Soldiers and police have won the long battle of the bush against ill-armed men fighting for what they believe to be a good cause. All but the broken remnants, under their broken leader Dedan Kimathi, have been killed or rounded up. The battle to turn Mau Mau adherents into decent citizens goes well.

But the battle to remove the underlying causes, social and economic, of the anti-white hate that created Mau Mau, will go on for long years. There, too, a 'hopeful beginning has been made. Princess Margaret's visit marks not just the end of a long nightmare, but the beginning of a new era of multiracial integration—and of fairer shares for the African—in lovely Kenya.

PICTURE POST, October 22,1956.

If the Malayan and Korean campaigns had drawn most attention during the early part of the 1950s, the British Army had had much to do elsewhere.

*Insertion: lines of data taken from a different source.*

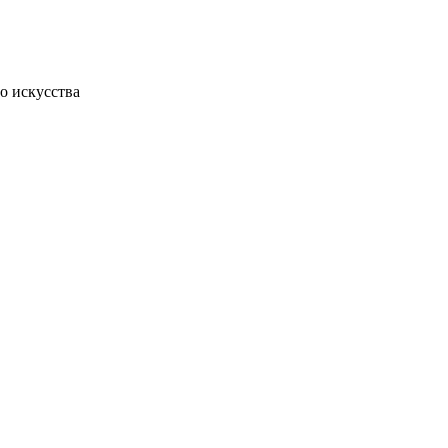
о искусства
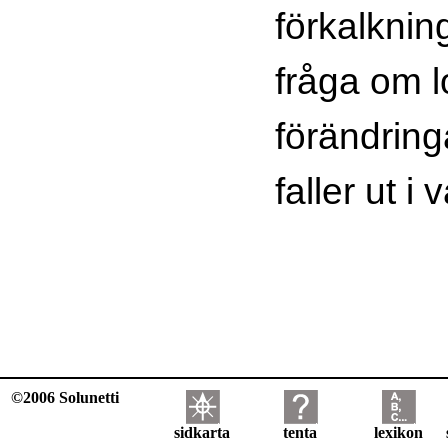
förkalknin
fråga om l
förändring
faller ut i
©2006 Solunetti
sidkarta
tenta
lexikon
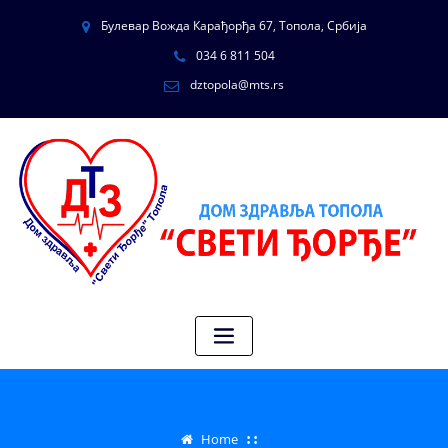
Булевар Вожда Карађорђа 67, Топола, Србија
034 6 811 504
dztopola@mts.rs
Home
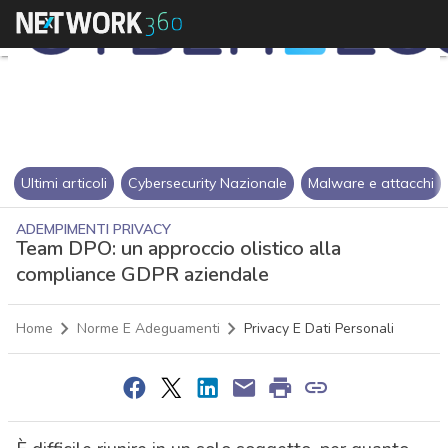
Ultimi articoli
Cybersecurity Nazionale
Malware e attacchi
ADEMPIMENTI PRIVACY
Team DPO: un approccio olistico alla
compliance GDPR aziendale
Home
Norme E Adeguamenti
Privacy E Dati Personali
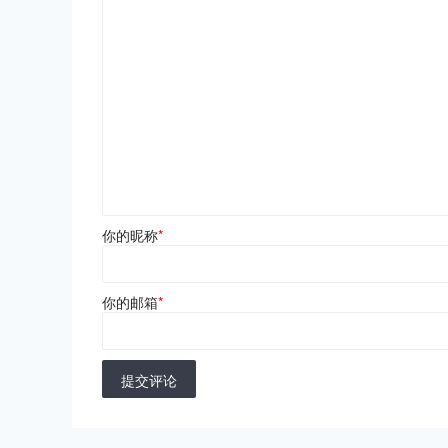
你的昵称
*
你的邮箱
*
提交评论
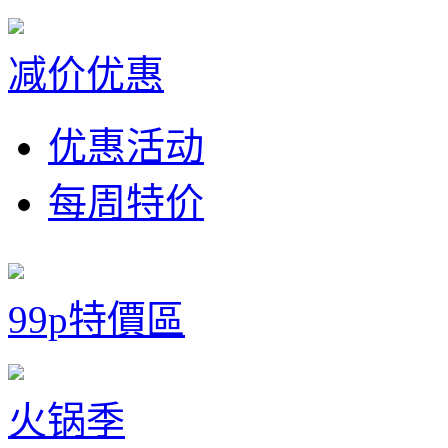
减价优惠
优惠活动
每周特价
99p特價區
火锅季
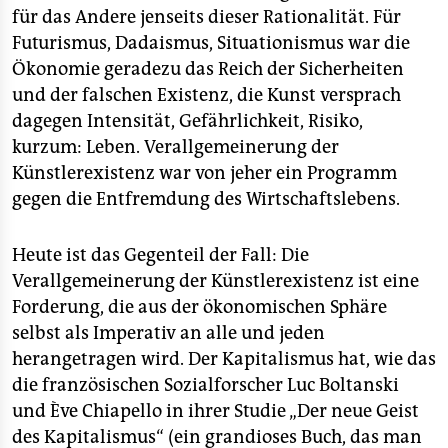
für das Andere jenseits dieser Rationalität. Für
Futurismus, Dadaismus, Situationismus war die
Ökonomie geradezu das Reich der Sicherheiten
und der falschen Existenz, die Kunst versprach
dagegen Intensität, Gefährlichkeit, Risiko,
kurzum: Leben. Verallgemeinerung der
Künstlerexistenz war von jeher ein Programm
gegen die Entfremdung des Wirtschaftslebens.
Heute ist das Gegenteil der Fall: Die
Verallgemeinerung der Künstlerexistenz ist eine
Forderung, die aus der ökonomischen Sphäre
selbst als Imperativ an alle und jeden
herangetragen wird. Der Kapitalismus hat, wie das
die französischen Sozialforscher Luc Boltanski
und Ève Chiapello in ihrer Studie „Der neue Geist
des Kapitalismus“ (ein grandioses Buch, das man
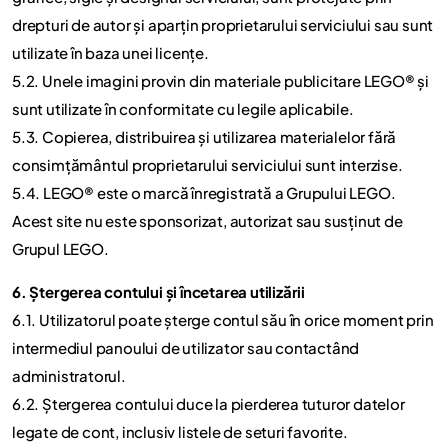
drepturi de autor și aparțin proprietarului serviciului sau sunt
utilizate în baza unei licențe.
5.2. Unele imagini provin din materiale publicitare LEGO® și
sunt utilizate în conformitate cu legile aplicabile.
5.3. Copierea, distribuirea și utilizarea materialelor fără
consimțământul proprietarului serviciului sunt interzise.
5.4. LEGO® este o marcă înregistrată a Grupului LEGO.
Acest site nu este sponsorizat, autorizat sau susținut de
Grupul LEGO.
6. Ștergerea contului și încetarea utilizării
6.1. Utilizatorul poate șterge contul său în orice moment prin
intermediul panoului de utilizator sau contactând
administratorul.
6.2. Ștergerea contului duce la pierderea tuturor datelor
legate de cont, inclusiv listele de seturi favorite.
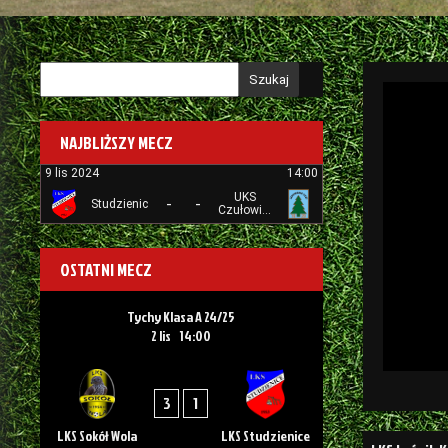
Szukaj
NAJBLIŻSZY MECZ
9 lis 2024
14:00
UKS
-
-
Studzienice
Czułowianka
Tychy
OSTATNI MECZ
Tychy Klasa A 24/25
2 lis
14:00
3
1
LKS Sokół Wola
LKS Studzienice
Nawigacj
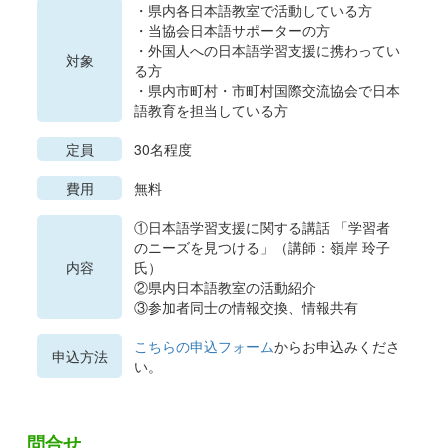
・県内各日本語教室で活動している方
・当協会日本語サポーターの方
・外国人への日本語学習支援に携わってい
対象
る方
・県内市町村・市町村国際交流協会で日本
語教育を担当している方
定員
30名程度
費用
無料
①日本語学習支援に関する講話 「学習者
のニーズを見つける」（講師：嶺岸 玲子
内容
氏）
②県内日本語教室の活動紹介
③参加者同士の情報交換、情報共有
こちらの申込フォーム
からお申込みくださ
申込方法
い。
問合せ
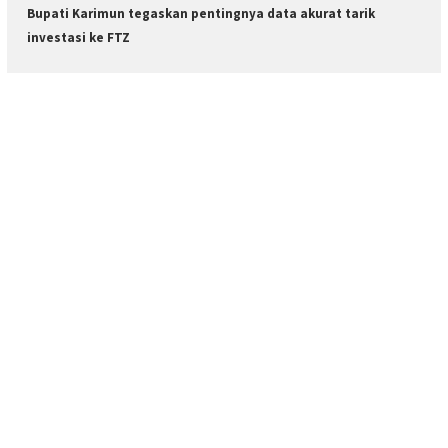
Bupati Karimun tegaskan pentingnya data akurat tarik
investasi ke FTZ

In Kenya the Man Mau gangs, recruited from the Kikuyu tribe, had taken to the dense rain forests from Which they made sorties to attack Europeans and Africans. The Kikuyu were land hungry. Their discontent was used to further the aspirations of urban Africans for political independence. Over eight years, 1952-60, British battalions, batteries and engineer squadrons, supported by small but intensely-worked Communications and administrative teams, broke the movement in alliance with a devoted police and civil government organization, many of them Africans or Asian settlers. Only when this had been done was the cause of Kenyan independence advanced.

HISTORY OF THE BRITISH ARMY
Ed. Brigadier Peter Young and Lt.-Col. J. P. Lawford.
Ch .32 AFTER THE WAR, by Brig. Anthony H. Farrar-Hockley, DCO, MBE, MC. Arthur Barker, 1970

—You're right. There's no such thing as innocence, says Karl.

— Absolutely. It's as abstract as "justice" and "virtue"—or, for that matter, "morality".

— Right. There's certainly no justice!

— And jar too much morality! — They laugh.

— I didn't realize you had blue eyes, says Karl, astonished.

— They're only blue in some lights. Look, I'll turn my head. See?

— They're still blue.

— What about this? Green? Brown?

— Blue.

Karl has reached his majority. He's twenty one. Signed on for another seven years' stint in the Mob. There's no life like it!

— You're just telling me that, says his friend anxiously. How about now?

— Well, I suppose you could say they looked a bit greenish, says Karl kindly.

— It's envy, old chap, at your lovely big bovine brown ones.

— Give us a kiss.

Twenty one and the world his oyster. Cyprus, Aden Singapore. Wherever the British Army's needed. Karl is a sergeant already. And he could do the officer exam soon. He's used to commanding, by now. Twice decorated? No sweat!

— Where?

— Don't make me laugh.

KARL WAS TWENTY-ONE. His mother was forty five. His father was forty seven. They lived in Hendon, Middlesex, in a semi-detached house which Karl's father, who had never been out of work in his life, had begun to buy just before the war. His father had been doing indispensable war work and so had not had to serve in the Army (he was a boiler engineer). His father had thoughtfully changed his name to Gower in 1939, partly because it sounded too German, partly because, you never knew, if the Germans won, it sounded too Jewish. Not, of course, that it was a Jewish name. Karl's dad denied any such suggestion vehemently. It was an old Austrian name, resembling a name attached to one of the most ancient noble houses in Vienna. That's what Karl's grandfather had said, anyway. Karl had been called after his granddad. Karl's father's name was English—Arnold.